■ Task brief ■
Where in the entries below does "down" appear? Copy every line that has it.

■ Material provided ■

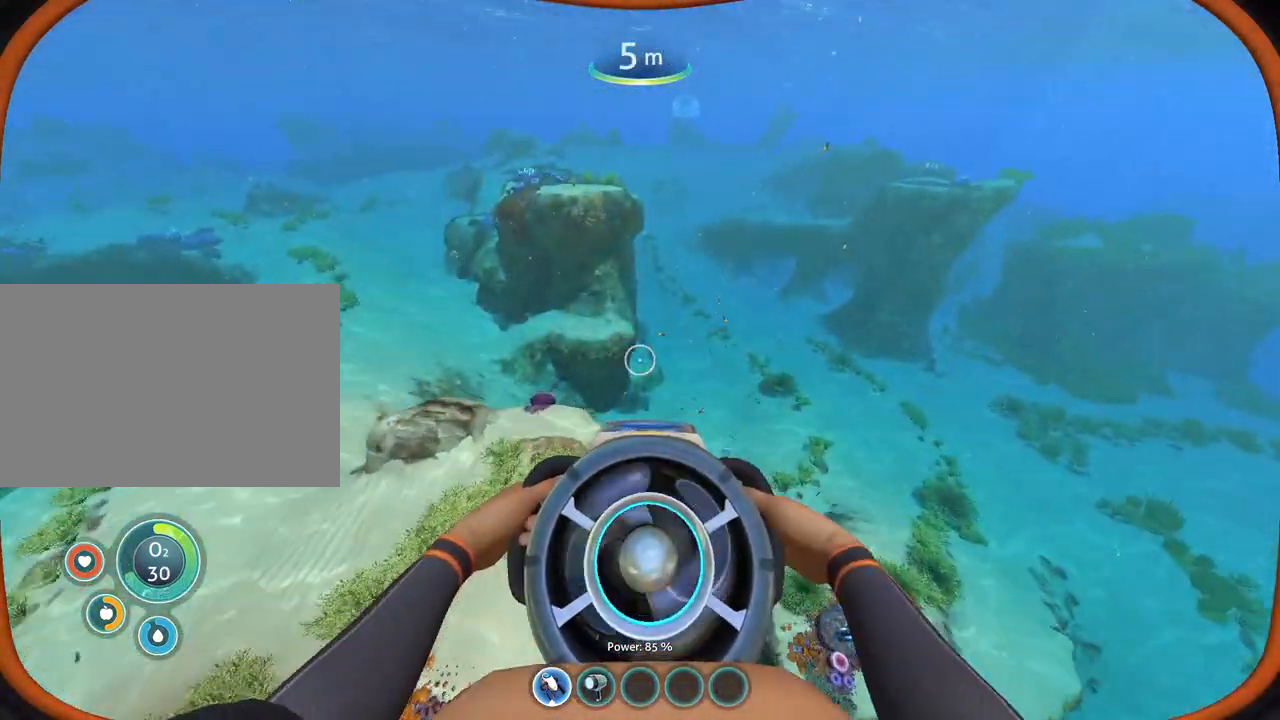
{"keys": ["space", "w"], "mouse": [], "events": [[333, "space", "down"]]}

---

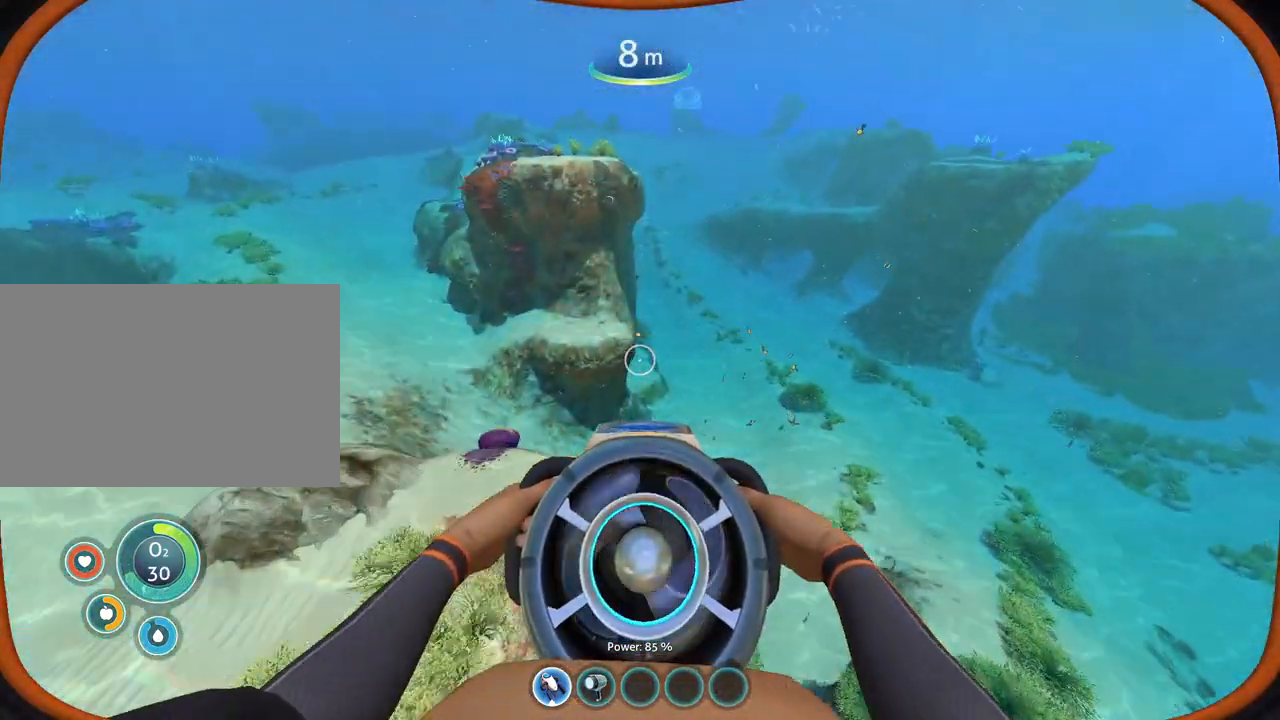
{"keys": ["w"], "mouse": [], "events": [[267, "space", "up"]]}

* * *

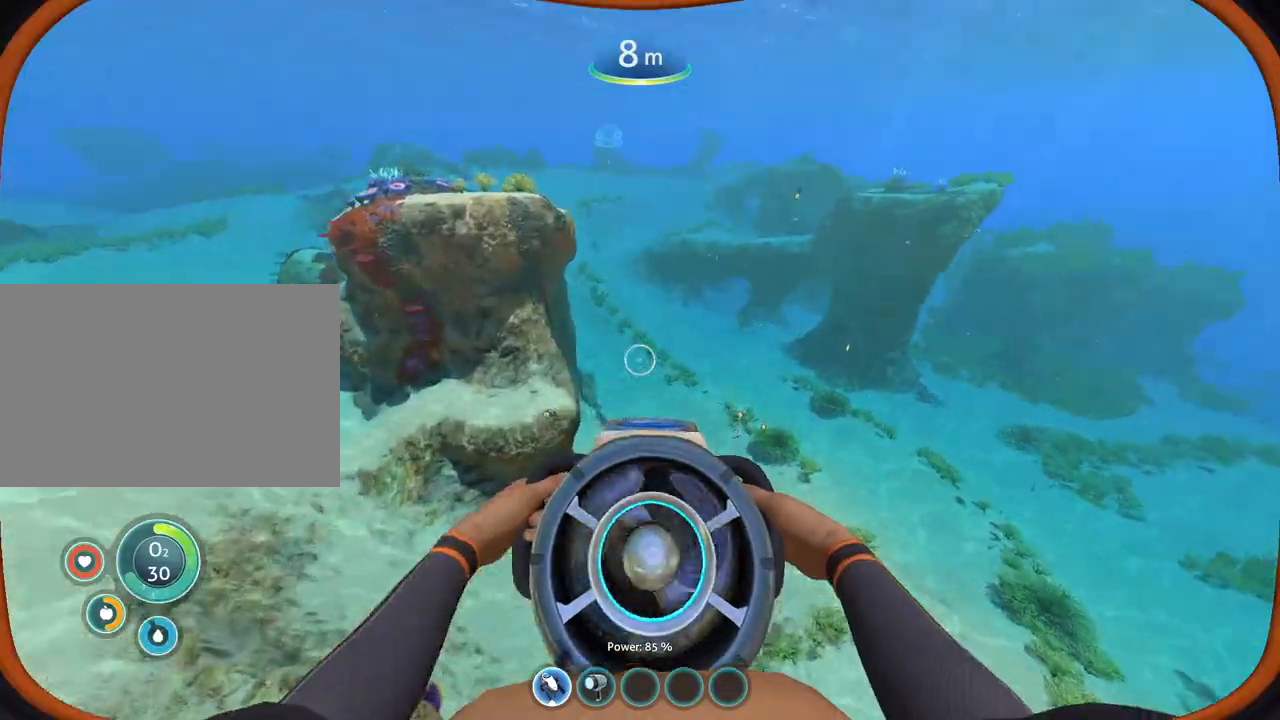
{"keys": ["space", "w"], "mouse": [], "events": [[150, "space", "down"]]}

■ Response area ■
{"keys": ["space", "w"], "mouse": [], "events": [[333, "space", "down"]]}
{"keys": ["space", "w"], "mouse": [], "events": [[150, "space", "down"]]}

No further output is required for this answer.